Having a weird clash with DH over this. He's not remotely homophobic, has talked positively about how he doesn't care which gender our children want to date (challenged his uncle on that one, was very proud of him at the time), can't wait for a gay couple we're friends with to get married ...

... but he has this strange insistence that we shouldn't talk about it in front of the children. He refused to let us all attend a local pride event because he thought having to explain WHY pride events are important would plant the idea that there might really be a problem with being gay, and he didn't want them exposed to that conflict. The other day I ended up having to mouth the words 'gay' and 'lesbian' because he didn't want to 'spoil their innocence'. We can happily read them 'Tabby McTat' and refer to Prunella and Pat as a couple but I mustn't say lesbian!

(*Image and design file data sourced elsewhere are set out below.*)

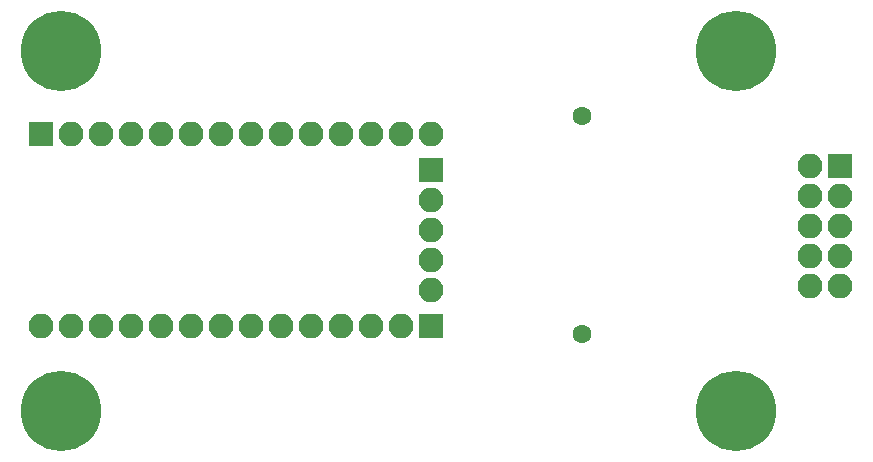
<source format=gbs>
G04 #@! TF.FileFunction,Soldermask,Bot*
%FSLAX46Y46*%
G04 Gerber Fmt 4.6, Leading zero omitted, Abs format (unit mm)*
G04 Created by KiCad (PCBNEW 4.0.7) date 12/11/17 20:33:10*
%MOMM*%
%LPD*%
G01*
G04 APERTURE LIST*
%ADD10C,0.100000*%
%ADD11C,6.800000*%
%ADD12C,1.600000*%
%ADD13R,2.100000X2.100000*%
%ADD14O,2.100000X2.100000*%
G04 APERTURE END LIST*
D10*
D11*
X108150000Y-58520000D03*
X51000000Y-58520000D03*
X108150000Y-89000000D03*
X51000000Y-89000000D03*
D12*
X95108340Y-82484180D03*
X95108340Y-64057180D03*
D13*
X49339500Y-65580960D03*
D14*
X51879500Y-65580960D03*
X54419500Y-65580960D03*
X56959500Y-65580960D03*
X59499500Y-65580960D03*
X62039500Y-65580960D03*
X64579500Y-65580960D03*
X67119500Y-65580960D03*
X69659500Y-65580960D03*
X72199500Y-65580960D03*
X74739500Y-65580960D03*
X77279500Y-65580960D03*
X79819500Y-65580960D03*
X82359500Y-65580960D03*
D13*
X82359500Y-81854840D03*
D14*
X79819500Y-81854840D03*
X77279500Y-81854840D03*
X74739500Y-81854840D03*
X72199500Y-81854840D03*
X69659500Y-81854840D03*
X67119500Y-81854840D03*
X64579500Y-81854840D03*
X62039500Y-81854840D03*
X59499500Y-81854840D03*
X56959500Y-81854840D03*
X54419500Y-81854840D03*
X51879500Y-81854840D03*
X49339500Y-81854840D03*
D13*
X82336640Y-68613020D03*
D14*
X82336640Y-71153020D03*
X82336640Y-73693020D03*
X82336640Y-76233020D03*
X82336640Y-78773020D03*
D13*
X116964460Y-68275200D03*
D14*
X114424460Y-68275200D03*
X116964460Y-70815200D03*
X114424460Y-70815200D03*
X116964460Y-73355200D03*
X114424460Y-73355200D03*
X116964460Y-75895200D03*
X114424460Y-75895200D03*
X116964460Y-78435200D03*
X114424460Y-78435200D03*
M02*

</source>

I'm not clear on what he thinks we're protecting them from (I'm also not allowed to use the word 'dead'/'die' and neither are they) but thought I ought to check if I was missing something before ploughing on regardless...

OP posts:
BestZebbie · 11/08/2015 15:38

I can see where your DH is coming from in trying to hide that there was ever prejudice against homosexuality so that your children don't start taking it on themselves. Like, they pass tables in your house every day and don't give them a second look, but they might if people started telling them how great it is that we are allowed tables now after people thinking they were dangerous for so long.

However

  1. he is being ridiculous to think he can hide it for more than a few years and
  2. he is very misguided to try and do so - he has kind of got to the 'level 1' stage of anti-ism where you pretend everyone is exactly like the dominant group (colourblindness etc), but that doesn't actually recognise the reality of living in a group that isn't the dominant one or the struggles real people have faced because of it, which are important. If your DC don't grow up recognising that those realities exist, then they are going to be either irritatingly unaware of their own privilege or in for a huge shock when they come out themselves.
titchy · 11/08/2015 16:15

Ronalsosabs put it very well - he assumes by labelling a facet of someone's persoanlity makes that facet inferior. But it doesn't. Saying I have brown hair doesn't make brown hair inferior. Saying I'm an atheist doesn't make atheism inferior. Saying I'm disabled doesn't make being disabled inferior.... But not saying gay or lesbian makes it into something which mustn't be acknowledged. And that implies its inferiority.